A story / mystery unfolds on the streets in the second half o the day. Yer crew must decipher the story and identify the characters that will enable ye to sail to victory and take on some great booty. Hold on to yer eye patch fer this action. You’ll be needin both eyes, Matey!
Yer piratical entertainment continues into the evening with a No-Host bar, dinner, silent and live auctions, and a whimsical pirate play by the Not-Ready-For-Prime-Time-Pirates. The booty prize awards for winning teams placement also conclude the evening.
Registration for the event is usually 8:30 to 9:30am at Pirate Coffee Company (north end of town). Your team captain will receive the all important rules and needed documents. Then, team and group photos are taken (promptly) at 9:45 at the Whale Watch Center (south end of town), followed by the hunt’s storyline reading and cannon fire signaling the start of the hunt (about 10am). After the tasks in the morning, a short break, and the afternoon story-in-the-streets, teams will conclude the hunt about 3pm, some maybe earlier. A no-host bar opens at 5:30pm and the optional dinner is at 6pm.
Sign up early. Make yer plans, and shanghai a crew! Don yer pirate attire and muster up some piratitude!
New teams are always a welcome part of our event. And, we’ll welcome back teams that have enjoyed past hunts! Proceeds goes to the Depoe Bay Food Pantry to help needy families. for more information, contact Robert Gambino at 503-349-4758.

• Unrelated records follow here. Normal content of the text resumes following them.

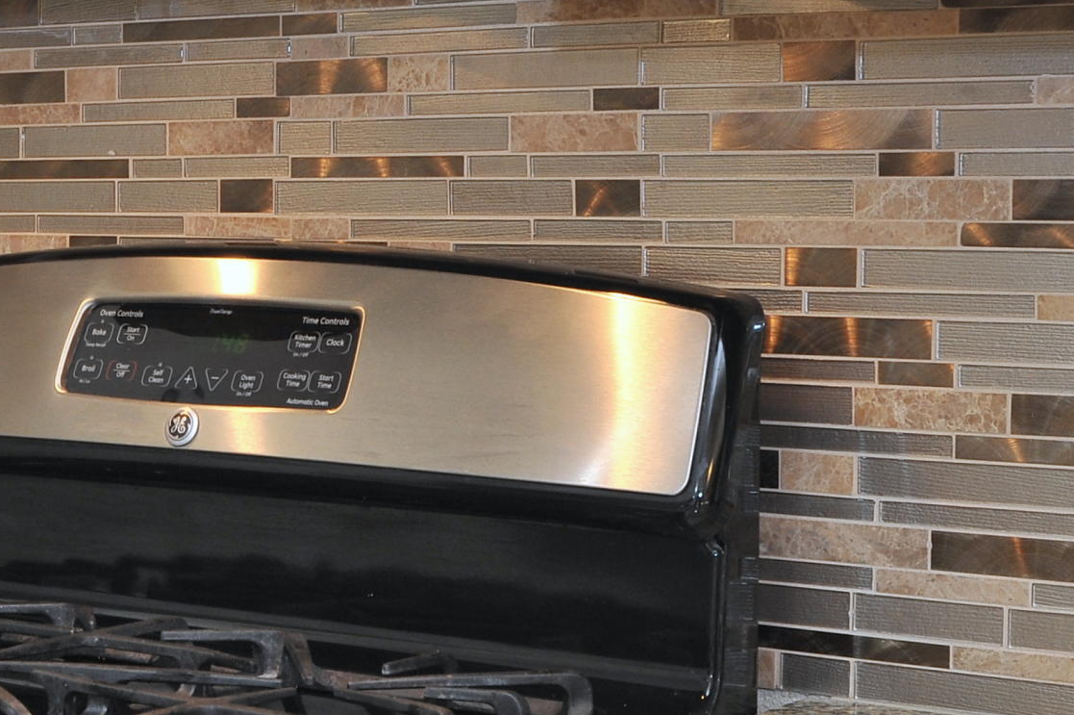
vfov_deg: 14.5
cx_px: 65
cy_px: 332
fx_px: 2802
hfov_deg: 21.1
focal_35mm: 94
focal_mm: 35
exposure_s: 1/30
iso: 640
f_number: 7.1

The Annual Depoe Bay Chamber of Commerce Community Picnic, Monday, August 12, 4-9pm
And the Depoe Bay Chamber of Commerce will be putting on their annual Depoe Bay Community Picnic at Depoe Bay City Park Gazebo on Monday, August 12th from 4 -9 pm. It’s a big family event, free for Chamber member families, with no alcohol being sold. It’s a time to mix and mingle and enjoy the great outdoors (hopefully the weather will cooperate).